Michael Hüther zum Koalitionsvertrag: “Jetzt ist pragmatisches Handeln gefragt”

Union und SPD haben am Mittwochnachmittag ihren Koalitionsvertrag in Berlin vorgestellt. Zu den Ergebnissen äußert sich der Direktor des Instituts der Deutschen Wirtschaft, Michael Hüther.

Ein Koalitionsvertrag mit echten Fortschritten – und Baustellen. Auf der Habenseite findet sich mehr Gutes als man sich vor Wochen erhoffen konnte. Eine schwieriger Wahlabend, eine Wirtschaft, die tief in der Krise steckt und ein immer erratischer agierender US-Präsident: Angesichts der schwierigen Ausgangslage ist es bemerkenswert, wie sich Union und SPD erst aus dem Finanzschlamassel befreit haben und nun ein durchaus vorzeigbares Ergebnis vorgelegt haben.

Für die Unternehmen wohnt dem Koalitionsvertrag manch Hoffnung inne: Die Superabschreibung ist ein wirksames Mittel, um Investitionen zu hebeln. Die Unternehmensteuerlast soll in fünf Schritten ab dem Jahr 2028 gesenkt werden. Mehr Tempo wäre wünschenswert, aber schon der geplante Kurs ist ein Schritt in die richtige Richtung. Unverständlich bleibt hingegen, warum der Soli weiterhin bestehen bleibt. Er ist mittlerweile zu einer verkappten Unternehmensteuer geworden, die Mittelverwendung ist völlig unklar. 

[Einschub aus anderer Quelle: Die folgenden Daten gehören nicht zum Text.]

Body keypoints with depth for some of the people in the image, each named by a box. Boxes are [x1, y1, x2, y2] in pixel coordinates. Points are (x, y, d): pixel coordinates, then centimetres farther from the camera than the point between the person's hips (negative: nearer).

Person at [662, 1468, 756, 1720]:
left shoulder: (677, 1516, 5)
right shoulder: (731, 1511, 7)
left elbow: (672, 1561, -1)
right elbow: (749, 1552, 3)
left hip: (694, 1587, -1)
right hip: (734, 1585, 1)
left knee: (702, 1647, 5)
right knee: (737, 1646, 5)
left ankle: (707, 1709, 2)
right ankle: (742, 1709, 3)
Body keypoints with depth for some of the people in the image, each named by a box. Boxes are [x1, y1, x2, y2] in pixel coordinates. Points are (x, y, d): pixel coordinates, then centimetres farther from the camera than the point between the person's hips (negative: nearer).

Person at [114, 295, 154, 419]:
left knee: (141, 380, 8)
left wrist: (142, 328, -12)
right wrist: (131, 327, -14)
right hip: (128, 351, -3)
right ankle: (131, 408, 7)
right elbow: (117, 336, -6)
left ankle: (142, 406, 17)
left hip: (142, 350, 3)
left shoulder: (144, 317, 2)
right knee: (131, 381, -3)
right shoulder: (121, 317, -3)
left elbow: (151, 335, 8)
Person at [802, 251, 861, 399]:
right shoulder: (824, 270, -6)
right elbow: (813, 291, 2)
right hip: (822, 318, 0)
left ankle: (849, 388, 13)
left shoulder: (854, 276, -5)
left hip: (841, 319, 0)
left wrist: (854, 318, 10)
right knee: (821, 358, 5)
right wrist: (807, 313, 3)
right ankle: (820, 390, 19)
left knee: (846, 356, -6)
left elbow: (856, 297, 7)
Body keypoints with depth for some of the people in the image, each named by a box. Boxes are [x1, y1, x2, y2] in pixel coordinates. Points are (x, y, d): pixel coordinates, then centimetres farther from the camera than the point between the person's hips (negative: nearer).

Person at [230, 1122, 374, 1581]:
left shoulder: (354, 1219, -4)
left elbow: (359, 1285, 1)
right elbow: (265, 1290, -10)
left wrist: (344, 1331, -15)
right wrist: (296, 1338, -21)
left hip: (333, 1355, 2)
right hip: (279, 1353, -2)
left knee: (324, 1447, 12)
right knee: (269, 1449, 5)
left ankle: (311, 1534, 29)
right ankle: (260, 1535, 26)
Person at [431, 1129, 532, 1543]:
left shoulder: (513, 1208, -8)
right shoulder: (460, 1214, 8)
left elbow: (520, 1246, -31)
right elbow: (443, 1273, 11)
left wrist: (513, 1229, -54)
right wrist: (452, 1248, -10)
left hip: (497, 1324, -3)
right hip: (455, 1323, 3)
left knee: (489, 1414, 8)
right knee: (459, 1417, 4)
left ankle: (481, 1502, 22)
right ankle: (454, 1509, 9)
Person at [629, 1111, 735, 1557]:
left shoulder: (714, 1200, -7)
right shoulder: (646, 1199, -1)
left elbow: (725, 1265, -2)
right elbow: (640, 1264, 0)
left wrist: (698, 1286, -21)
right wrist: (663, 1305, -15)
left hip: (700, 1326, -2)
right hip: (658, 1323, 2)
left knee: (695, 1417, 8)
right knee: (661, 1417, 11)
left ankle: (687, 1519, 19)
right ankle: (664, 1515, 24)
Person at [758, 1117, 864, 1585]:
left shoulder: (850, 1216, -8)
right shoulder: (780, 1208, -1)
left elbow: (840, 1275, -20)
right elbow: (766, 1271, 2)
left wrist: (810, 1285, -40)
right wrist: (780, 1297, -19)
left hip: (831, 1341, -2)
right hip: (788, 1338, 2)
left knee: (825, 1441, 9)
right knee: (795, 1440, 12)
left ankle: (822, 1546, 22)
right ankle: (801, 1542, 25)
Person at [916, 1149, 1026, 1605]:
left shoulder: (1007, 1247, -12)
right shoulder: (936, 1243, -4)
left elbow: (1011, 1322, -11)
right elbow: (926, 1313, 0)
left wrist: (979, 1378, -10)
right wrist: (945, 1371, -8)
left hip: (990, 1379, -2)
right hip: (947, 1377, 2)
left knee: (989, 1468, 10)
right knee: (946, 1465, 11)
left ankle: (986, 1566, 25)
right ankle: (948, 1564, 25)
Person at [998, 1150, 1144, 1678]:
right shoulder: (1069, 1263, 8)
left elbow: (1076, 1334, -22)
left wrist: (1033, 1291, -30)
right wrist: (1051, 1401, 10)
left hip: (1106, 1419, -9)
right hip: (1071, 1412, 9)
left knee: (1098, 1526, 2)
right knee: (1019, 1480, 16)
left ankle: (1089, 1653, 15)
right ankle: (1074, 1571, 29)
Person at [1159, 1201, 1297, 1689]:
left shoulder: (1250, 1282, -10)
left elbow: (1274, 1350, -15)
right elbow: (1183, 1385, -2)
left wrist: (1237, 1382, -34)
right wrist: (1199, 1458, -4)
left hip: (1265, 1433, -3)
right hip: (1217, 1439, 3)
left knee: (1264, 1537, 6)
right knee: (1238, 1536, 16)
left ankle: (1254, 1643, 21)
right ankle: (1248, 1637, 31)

Das angekündigte Strompreispaket signalisiert in Zeiten handelspolitischer Verwerfungen eine nötige Entlastung. Gleiches gilt für die Idee, schnellere Arbeitsgenehmigungen zu erteilen – beides ist wichtig, um die immensen Infrastrukturvorhaben der kommenden Jahre zu stemmen. Bei der Bürokratie stimmt zumindest die Rhetorik – eine Staatsmodernisierung hat bisher noch jede Koalition versprochen. Entscheidend wird die Umsetzung: Dass das Lieferkettengesetz entfallen soll, zeigt, dass Union und SPD es dieses Mal ernst meinen könnten.

In vielen Punkten bleiben Friedrich Merz und seine Koalitionäre aber Antworten schuldig. In puncto Rente etwa klingt vieles nach einem „Weiter so“, ein fatales Signal an die junge Generation – als gäbe es die demografische Krise nicht. Außerdem sind an vielen Stellen die doch harten Konfliktlinien von Union und SPD herauszulesen, etwa beim sehr kurzen und schwammigen Kapitel zur Einkommensteuer. Wie gut die Regierung in den ersten Wochen bis Monaten abschneidet, wird sich am pragmatischen Handeln in einem höchst unsicheren globalen Umfeld erweisen müssen.